Le Québec aussi commerce moins avec les Américains. Nos voisins ne fournissent plus que 68% de nos revenus d'exportation, contre 85% en 2001. Le hic, c'est que la valeur totale de nos ventes à l'étranger, pendant ce temps-là, n'a pas stagné comme dans le reste du Canada. Elle a dramatiquement fondu, de presque 17% en 10 ans. Ce repli, combiné à l'essor de nos importations, est en grande partie responsable de notre déficit commercial, qui a atteint l'an dernier son plus haut niveau des 20 dernières années.

Heureusement, on a un peu compensé avec les autres provinces.
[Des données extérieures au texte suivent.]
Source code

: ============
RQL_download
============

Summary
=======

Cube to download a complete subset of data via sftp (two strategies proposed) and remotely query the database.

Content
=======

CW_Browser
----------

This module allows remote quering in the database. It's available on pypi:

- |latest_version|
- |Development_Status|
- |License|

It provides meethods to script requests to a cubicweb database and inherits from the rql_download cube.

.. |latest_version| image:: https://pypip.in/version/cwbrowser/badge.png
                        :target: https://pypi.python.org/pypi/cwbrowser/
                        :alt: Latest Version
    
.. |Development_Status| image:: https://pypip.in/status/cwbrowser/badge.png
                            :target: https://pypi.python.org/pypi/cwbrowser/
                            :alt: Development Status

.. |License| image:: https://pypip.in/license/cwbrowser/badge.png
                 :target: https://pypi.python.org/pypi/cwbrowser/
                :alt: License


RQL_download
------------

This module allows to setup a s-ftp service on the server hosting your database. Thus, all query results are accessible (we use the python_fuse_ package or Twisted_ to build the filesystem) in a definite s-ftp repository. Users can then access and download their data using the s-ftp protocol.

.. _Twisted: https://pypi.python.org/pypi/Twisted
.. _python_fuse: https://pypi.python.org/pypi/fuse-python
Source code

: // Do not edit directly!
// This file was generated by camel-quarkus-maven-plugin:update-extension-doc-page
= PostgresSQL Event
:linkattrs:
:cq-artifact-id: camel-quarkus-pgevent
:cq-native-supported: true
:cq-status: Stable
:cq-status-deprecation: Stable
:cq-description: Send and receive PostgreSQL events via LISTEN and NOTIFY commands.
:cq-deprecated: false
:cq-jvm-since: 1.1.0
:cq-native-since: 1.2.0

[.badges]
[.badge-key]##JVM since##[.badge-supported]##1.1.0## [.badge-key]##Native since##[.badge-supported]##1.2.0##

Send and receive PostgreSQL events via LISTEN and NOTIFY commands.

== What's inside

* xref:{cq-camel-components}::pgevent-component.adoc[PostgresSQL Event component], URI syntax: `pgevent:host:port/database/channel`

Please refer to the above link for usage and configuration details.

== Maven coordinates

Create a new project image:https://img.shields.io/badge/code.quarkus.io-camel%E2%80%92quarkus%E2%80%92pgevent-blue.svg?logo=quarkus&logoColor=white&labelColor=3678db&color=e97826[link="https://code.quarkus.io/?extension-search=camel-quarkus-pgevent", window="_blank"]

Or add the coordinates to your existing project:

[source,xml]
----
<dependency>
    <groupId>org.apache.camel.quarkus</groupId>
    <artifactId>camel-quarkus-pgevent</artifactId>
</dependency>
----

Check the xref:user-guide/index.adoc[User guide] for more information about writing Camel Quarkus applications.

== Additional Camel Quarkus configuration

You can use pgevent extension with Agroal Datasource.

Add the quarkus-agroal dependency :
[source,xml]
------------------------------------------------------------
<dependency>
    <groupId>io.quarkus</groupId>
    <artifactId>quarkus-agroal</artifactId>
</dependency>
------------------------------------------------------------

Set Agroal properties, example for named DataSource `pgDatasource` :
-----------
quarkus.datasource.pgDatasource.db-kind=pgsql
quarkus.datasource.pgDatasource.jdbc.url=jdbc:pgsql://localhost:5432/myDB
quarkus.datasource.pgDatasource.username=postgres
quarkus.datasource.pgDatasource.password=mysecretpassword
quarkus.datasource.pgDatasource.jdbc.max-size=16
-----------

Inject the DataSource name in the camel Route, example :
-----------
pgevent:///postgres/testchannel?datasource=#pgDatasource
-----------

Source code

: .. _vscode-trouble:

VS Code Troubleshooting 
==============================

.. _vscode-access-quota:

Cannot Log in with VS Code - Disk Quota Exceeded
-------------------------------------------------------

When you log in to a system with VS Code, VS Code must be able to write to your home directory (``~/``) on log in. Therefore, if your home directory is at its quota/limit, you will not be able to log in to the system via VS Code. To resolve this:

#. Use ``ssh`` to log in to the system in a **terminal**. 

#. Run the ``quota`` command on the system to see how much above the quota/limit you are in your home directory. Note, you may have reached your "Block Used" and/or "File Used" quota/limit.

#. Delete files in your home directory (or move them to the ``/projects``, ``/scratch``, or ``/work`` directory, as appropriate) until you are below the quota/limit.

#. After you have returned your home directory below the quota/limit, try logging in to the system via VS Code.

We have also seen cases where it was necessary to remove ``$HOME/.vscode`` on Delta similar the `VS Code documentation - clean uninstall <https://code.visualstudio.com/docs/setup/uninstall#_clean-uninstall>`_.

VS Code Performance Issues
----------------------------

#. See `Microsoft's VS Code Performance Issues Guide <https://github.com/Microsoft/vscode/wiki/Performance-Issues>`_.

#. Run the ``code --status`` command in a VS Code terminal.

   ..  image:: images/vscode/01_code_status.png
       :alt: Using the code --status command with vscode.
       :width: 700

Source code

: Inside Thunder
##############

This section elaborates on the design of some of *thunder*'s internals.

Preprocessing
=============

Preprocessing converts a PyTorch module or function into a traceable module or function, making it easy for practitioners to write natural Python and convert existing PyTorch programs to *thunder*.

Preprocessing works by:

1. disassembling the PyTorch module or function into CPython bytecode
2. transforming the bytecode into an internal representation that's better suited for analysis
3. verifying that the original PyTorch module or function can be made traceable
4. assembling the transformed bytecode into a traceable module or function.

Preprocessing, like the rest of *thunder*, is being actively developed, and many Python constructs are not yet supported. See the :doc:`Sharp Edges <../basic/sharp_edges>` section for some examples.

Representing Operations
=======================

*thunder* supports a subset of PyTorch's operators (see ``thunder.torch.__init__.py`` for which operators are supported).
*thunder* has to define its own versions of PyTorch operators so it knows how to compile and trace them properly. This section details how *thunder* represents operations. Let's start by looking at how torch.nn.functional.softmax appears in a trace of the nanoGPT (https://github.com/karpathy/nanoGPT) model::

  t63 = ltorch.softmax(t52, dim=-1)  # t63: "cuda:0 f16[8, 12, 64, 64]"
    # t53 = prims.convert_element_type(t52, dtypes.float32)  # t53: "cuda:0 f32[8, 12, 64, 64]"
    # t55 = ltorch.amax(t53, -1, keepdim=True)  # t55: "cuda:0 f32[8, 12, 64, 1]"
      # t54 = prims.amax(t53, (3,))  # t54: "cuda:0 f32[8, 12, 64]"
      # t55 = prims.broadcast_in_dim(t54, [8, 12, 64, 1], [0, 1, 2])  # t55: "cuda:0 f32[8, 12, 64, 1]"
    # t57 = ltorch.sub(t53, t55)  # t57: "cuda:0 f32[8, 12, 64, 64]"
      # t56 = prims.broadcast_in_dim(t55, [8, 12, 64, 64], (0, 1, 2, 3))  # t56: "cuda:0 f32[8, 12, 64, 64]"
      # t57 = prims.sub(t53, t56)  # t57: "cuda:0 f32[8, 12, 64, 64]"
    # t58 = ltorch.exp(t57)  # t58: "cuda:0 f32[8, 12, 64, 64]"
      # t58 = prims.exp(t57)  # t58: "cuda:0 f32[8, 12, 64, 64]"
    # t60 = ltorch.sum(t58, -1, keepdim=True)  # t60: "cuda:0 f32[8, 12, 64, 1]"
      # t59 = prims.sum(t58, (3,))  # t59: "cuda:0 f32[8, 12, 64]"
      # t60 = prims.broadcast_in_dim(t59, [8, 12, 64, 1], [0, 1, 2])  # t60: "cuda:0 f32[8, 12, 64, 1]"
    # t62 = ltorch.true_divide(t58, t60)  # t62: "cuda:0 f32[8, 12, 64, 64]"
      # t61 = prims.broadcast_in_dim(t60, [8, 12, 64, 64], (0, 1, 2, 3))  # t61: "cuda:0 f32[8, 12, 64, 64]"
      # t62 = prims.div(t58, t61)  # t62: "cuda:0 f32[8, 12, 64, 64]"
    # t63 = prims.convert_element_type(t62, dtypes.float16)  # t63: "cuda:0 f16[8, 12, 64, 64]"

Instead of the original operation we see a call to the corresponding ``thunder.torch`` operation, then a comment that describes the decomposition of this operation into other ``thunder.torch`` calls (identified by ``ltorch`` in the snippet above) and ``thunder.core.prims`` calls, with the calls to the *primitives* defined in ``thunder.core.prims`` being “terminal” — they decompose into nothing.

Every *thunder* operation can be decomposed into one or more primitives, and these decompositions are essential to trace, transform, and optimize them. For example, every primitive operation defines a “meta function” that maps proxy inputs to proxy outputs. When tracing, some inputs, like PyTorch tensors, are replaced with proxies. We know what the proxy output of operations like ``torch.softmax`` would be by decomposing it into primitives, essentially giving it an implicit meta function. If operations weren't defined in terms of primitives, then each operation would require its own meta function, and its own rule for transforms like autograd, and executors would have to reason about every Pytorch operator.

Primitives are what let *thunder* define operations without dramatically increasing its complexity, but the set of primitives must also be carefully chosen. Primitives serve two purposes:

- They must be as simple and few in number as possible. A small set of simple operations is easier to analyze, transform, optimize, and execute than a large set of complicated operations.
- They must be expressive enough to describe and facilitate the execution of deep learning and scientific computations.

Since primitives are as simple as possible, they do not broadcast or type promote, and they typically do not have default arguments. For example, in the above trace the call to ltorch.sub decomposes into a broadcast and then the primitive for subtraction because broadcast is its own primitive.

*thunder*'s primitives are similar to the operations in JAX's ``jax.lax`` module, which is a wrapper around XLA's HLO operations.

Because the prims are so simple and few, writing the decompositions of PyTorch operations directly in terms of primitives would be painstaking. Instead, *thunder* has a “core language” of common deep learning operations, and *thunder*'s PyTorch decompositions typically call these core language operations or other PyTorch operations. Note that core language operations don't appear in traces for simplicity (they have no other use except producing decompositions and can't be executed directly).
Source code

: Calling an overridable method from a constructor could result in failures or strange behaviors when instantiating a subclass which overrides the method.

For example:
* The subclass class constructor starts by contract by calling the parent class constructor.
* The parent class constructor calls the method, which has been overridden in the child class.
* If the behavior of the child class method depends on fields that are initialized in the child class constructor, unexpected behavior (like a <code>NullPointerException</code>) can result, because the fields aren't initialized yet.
Les ventes dans le reste du pays ont augmenté de presque 40% depuis l'an 2000. Un marché qui n'est pas à dédaigner, surtout en cette période où les autres économies industrialisées sont si moroses. Mais pour revenir en situation de surplus commercial, et répartir les risques, il faut sortir de notre zone de confort canado-américaine.

Hélas, l'indispensable réduction de la dépendance envers le marché américain a longtemps été retardée par la faiblesse du dollar canadien... avec les résultats que l'on sait, lorsque les entreprises de tout le Canada ont commencé à perdre l'avantage du taux de change. On est aujourd'hui rendu bien au-delà, puisque c'est l'appétit même du consommateur américain qui est atteint, et qu'il faudra des années avant que l'économie de son pays ne lui redonne confiance.

Diversifier la destination et la nature de nos exportations n'est pas seulement nécessaire pour demeurer rentable, mais aussi pour se protéger de cette volatilité économique qui est appelée à devenir la norme, note Benjamin Tal.

Le Québec ne peut donc pas se contenter d'attendre la lointaine reprise de son client favori et regarder passer le train en Chine, au Brésil ou en Inde - pour ne nommer que les exemples les plus évidents. Évidemment, c'est cher, long, compliqué. Les entreprises doivent pouvoir compter sur un soutien gouvernemental à la hauteur de la tâche.